Facing multiple assailants, let alone multiple armed assailants is an extremely perilous situation. Preemptive debilitating combatives are highly effective tools to begin narrowing the odds in your favor. Additional core principles involve deflection, redirection, evasive footwork, and upper-body movements combined with simultaneous or near-simultaneous counterattacks to overwhelm the assailant. These survival tactics are designed for multiple threats, allowing a defender to incapacitate the assailants, and, when necessary, commandeer weapons for the defender’s use. 

If you cannot immediately escape, there are two cardinal rules you must try to follow: (1) do not place yourself between two or more assailants and (2) do not end up on the ground. Tactically, to defend against multiple assailants, whenever possible, use flanking maneuvers. In other words, if an assailant initiates to your left or right, engage him while using footwork to put him between you and any other assailants. If facing three or more assailants, even if you were attacked by the assailant in the middle, still move to one of your flanks—do not go down the middle. Try never to engage an assailant if a defense would put you in between two or more assailants. On rare occasions, you might not have the choice but to go between them and split them. Techniques and tactics do not change, but you must modify your defenses to keep an opponent between you and any other assailants as long and as often as you can.

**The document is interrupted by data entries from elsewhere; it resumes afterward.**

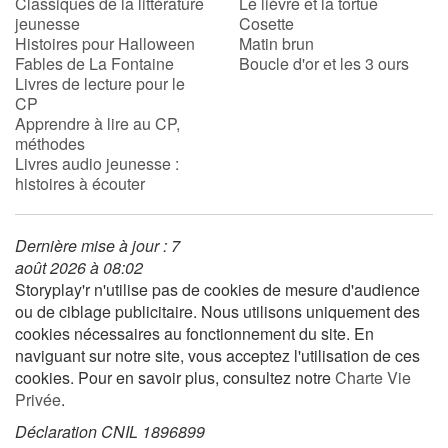
Classiques de la littérature
Le lièvre et la tortue
jeunesse
Cosette
Histoires pour Halloween
Matin brun
Fables de La Fontaine
Boucle d'or et les 3 ours
Livres de lecture pour le
CP
Apprendre à lire au CP,
méthodes
Livres audio jeunesse :
histoires à écouter
Dernière mise à jour : 7
août 2026 à 08:02
Storyplay'r n'utilise pas de cookies de mesure d'audience
ou de ciblage publicitaire. Nous utilisons uniquement des
cookies nécessaires au fonctionnement du site. En
naviguant sur notre site, vous acceptez l'utilisation de ces
cookies. Pour en savoir plus, consultez notre
Charte Vie
Privée
.
Déclaration CNIL 1896899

Imi Lichtenfeld and Haim Gidon emphasize using optimum combatives to debilitate an opponent, especially, when you are defending against multiple assailants. Whether your preferred combative is a most practical long-range kick, eye rake, punch, etc., every combative must count. You must maximize your power and reach to debilitate an opponent both viciously and effectively in preparation for the next opponent’s violent onslaught. Of course, if you debilitate, maim, or—if necessary and in extremis—kill an opponent quickly and decisively, his colleagues may think better of tangling with you; however, you may also increase their resolve to harm you. The bottom line is that, if you consider a multiple-assailant assault imminent and a threat to your life, act violently and with extreme prejudice. In any objectively reasonable force legal analysis, multiple assailants represent an extreme and very possibly deadly threat.